Direct message transactions surging as the interoperability tool gains ground nationwide
Six years after its first pilot projects were announced in 2011, Direct messaging could be reaching critical mass. Transactions increased 146 percent during 2016, according to a new DirectTrust report, which also sees a marked increase in the number of Direct Exchange addresses and users.
There were more than 98 million Direct message transactions between Direct addresses in 2016, according to DirectTrust, a non-profit group representing participants in the interoperability network. There were more than more than 33.5 million Direct messages transmitted during the fourth quarter of 2016 alone. That brings the total number of transactions since 2013 to more than 165 million since 2013 (the year Direct Trust was founded).
The number of trusted Direct addresses able to share personal health information across the DirectTrust network increased 24 percent, to more than 1.36 million since the end of 2015, according to the report. And the number of healthcare providers served by DirectTrust accredited health information service providers increased 36 percent – to nearly 71,000. That compares o just 52,000 at the end of 2015.
DirectTrust's national network now includes 41 EHNAC-DirectTrust accredited HISPs working with more than 350 ONC certified EHRs, according to the group.
"What we're experiencing is the continued expansion of Direct as a national platform for interoperability among users of hundreds of different vendors' EHR, PHR and other IT products," said DirectTrust President and CEO David. C. Kibbe, MD. "As EHRs become virtually ubiquitous in hospitals and medical practices, Direct messaging adds value by virtue of being 'plugged in' and able to replace fax and mail for all sorts of transactions, without the end user having to leave his or her EHR system. It's important that Direct be convenient and work flow friendly."

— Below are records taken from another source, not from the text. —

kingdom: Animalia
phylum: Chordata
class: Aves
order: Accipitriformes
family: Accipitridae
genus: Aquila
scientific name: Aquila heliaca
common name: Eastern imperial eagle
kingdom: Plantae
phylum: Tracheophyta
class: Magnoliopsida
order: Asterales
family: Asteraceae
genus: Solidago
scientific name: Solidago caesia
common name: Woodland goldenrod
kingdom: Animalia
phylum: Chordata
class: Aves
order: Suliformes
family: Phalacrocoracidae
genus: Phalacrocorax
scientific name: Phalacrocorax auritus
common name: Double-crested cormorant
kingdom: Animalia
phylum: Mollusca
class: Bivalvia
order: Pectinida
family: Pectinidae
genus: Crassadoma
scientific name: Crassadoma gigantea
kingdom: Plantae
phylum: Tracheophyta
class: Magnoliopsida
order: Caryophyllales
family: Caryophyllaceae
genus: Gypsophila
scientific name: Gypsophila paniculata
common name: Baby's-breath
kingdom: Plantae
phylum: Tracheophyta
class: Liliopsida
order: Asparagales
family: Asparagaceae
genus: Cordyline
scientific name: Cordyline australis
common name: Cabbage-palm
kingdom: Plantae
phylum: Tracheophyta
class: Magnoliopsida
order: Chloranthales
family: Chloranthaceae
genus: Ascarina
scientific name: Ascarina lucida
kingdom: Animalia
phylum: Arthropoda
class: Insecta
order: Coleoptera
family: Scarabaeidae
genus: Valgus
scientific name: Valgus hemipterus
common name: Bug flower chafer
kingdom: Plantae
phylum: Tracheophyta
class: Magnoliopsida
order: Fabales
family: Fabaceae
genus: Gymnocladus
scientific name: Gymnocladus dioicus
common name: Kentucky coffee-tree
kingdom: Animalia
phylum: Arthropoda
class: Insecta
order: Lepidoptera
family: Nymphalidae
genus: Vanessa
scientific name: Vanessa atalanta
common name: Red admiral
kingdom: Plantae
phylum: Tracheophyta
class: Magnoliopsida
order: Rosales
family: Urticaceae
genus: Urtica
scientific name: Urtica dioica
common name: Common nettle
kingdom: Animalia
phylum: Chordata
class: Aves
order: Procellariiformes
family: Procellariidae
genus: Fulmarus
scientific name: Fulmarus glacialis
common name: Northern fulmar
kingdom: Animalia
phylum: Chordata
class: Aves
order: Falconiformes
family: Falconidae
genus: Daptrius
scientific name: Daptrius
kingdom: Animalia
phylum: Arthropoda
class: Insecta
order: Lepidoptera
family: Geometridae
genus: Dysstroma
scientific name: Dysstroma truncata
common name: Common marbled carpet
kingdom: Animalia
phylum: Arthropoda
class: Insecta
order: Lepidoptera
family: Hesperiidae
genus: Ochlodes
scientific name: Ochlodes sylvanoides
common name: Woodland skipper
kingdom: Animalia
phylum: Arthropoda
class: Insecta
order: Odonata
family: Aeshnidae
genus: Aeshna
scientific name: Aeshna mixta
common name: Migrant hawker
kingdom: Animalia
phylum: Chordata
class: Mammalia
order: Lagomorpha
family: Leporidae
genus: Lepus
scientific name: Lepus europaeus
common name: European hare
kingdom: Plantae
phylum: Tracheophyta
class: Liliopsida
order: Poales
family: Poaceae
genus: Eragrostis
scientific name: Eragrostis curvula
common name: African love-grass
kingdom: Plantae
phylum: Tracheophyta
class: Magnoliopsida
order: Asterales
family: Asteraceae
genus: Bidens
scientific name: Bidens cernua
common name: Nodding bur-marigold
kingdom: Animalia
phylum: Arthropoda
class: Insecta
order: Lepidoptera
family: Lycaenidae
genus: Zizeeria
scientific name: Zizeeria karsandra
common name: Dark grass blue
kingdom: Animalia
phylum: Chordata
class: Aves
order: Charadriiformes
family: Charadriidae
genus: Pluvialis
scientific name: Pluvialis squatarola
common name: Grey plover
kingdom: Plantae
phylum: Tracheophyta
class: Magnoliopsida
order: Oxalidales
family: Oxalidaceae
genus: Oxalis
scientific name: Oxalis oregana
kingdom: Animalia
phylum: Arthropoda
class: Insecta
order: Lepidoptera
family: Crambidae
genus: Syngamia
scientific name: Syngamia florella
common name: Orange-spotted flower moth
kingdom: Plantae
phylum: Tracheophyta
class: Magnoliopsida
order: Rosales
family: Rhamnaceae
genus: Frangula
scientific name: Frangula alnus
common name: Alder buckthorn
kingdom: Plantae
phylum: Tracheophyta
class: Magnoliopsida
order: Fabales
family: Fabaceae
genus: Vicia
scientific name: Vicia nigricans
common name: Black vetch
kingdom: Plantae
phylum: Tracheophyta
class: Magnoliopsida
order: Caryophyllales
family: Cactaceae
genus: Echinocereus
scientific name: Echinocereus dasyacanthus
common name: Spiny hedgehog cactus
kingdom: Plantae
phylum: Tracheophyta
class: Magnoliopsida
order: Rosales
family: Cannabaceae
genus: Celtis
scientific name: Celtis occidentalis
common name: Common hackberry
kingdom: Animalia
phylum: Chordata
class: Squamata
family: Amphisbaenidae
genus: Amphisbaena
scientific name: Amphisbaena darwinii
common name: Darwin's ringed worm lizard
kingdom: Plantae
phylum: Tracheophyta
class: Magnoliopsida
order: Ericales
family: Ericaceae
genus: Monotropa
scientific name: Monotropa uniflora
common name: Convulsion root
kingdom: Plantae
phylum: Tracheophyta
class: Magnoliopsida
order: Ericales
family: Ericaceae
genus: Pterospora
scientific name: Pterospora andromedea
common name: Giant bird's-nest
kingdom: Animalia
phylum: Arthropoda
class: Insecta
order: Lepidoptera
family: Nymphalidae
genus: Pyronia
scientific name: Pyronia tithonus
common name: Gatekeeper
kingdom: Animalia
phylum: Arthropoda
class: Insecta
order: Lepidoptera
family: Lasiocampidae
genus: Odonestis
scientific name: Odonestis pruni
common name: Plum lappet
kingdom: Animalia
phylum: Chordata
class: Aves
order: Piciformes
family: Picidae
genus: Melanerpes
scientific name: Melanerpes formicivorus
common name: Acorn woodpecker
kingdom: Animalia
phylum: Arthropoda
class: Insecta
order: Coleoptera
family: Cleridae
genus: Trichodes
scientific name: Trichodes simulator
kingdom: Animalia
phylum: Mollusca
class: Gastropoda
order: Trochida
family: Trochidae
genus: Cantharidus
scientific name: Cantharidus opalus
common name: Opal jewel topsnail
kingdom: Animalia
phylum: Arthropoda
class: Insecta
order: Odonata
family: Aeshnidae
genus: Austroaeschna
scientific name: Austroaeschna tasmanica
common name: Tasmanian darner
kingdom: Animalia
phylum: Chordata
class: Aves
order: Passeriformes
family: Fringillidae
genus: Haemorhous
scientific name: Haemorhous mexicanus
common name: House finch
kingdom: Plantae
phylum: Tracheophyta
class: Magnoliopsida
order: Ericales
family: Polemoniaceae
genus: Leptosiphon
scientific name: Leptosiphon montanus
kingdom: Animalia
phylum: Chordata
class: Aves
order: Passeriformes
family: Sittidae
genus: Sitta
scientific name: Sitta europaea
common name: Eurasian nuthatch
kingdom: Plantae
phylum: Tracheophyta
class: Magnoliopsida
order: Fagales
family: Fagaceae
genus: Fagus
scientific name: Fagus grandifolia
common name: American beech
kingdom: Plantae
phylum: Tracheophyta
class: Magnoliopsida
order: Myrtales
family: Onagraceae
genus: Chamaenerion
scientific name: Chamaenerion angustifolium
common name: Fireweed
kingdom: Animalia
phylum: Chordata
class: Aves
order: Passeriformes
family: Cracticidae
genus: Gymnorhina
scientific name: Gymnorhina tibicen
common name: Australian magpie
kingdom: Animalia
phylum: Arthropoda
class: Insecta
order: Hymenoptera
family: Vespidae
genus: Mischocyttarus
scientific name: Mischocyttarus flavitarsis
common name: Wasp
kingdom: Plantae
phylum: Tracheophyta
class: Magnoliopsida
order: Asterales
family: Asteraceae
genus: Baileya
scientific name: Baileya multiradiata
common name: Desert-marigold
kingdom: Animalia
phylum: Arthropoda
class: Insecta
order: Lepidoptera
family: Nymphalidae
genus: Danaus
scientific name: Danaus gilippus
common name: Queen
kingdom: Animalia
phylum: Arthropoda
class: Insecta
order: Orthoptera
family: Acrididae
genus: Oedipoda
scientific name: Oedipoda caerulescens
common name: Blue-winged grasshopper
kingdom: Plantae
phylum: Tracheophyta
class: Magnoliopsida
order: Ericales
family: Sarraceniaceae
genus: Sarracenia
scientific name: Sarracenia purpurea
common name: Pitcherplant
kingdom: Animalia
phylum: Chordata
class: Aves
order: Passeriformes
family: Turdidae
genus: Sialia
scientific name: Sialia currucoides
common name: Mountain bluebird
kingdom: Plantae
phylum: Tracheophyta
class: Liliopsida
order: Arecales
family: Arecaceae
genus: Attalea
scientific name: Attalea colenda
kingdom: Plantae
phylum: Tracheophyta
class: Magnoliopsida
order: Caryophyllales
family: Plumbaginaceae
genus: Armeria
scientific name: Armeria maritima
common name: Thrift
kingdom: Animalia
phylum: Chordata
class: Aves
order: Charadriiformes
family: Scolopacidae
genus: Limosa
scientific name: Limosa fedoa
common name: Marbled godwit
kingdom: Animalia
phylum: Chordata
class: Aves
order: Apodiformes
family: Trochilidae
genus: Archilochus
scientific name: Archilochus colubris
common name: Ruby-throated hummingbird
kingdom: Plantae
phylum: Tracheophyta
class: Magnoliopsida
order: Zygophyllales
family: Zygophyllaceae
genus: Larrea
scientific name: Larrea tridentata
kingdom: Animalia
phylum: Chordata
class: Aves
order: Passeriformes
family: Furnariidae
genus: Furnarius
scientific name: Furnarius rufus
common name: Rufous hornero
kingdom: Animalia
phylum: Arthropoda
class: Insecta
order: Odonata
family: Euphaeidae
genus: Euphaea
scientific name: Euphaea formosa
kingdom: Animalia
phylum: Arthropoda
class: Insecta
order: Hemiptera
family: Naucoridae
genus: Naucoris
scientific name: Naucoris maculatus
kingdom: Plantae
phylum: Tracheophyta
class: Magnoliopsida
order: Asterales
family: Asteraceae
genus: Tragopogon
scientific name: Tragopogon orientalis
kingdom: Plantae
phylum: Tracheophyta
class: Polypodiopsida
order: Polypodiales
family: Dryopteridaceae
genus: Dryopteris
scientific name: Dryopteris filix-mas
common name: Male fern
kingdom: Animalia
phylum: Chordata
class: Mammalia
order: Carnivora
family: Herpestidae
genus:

According to a 2015 survey by the HIMSS Interoperability and HIE Committees, the biggest benefits of the tool – according to the hospitals, physician practices, HIEs, HISPs and ACOs polled – included speedier access to information, less paper handing and more accurate and complete patient information.
The top five reported uses of Direct were: transitions of care; ADT notifications; patient communication; secure email for other purposes and consult requests between physicians.
"The primary use cases for Direct continue to be support of care coordination, and clinical messaging for referrals and alerts, but we're also starting to see Direct messaging for administrative and research data communications," said Kibbe. "As demand for Direct grows, vendors are increasingly improving their usability for Direct, and adding file formats that can be shared as attachments. I am really encouraged to see those 'last mile' types of problems being addressed across the entire industry."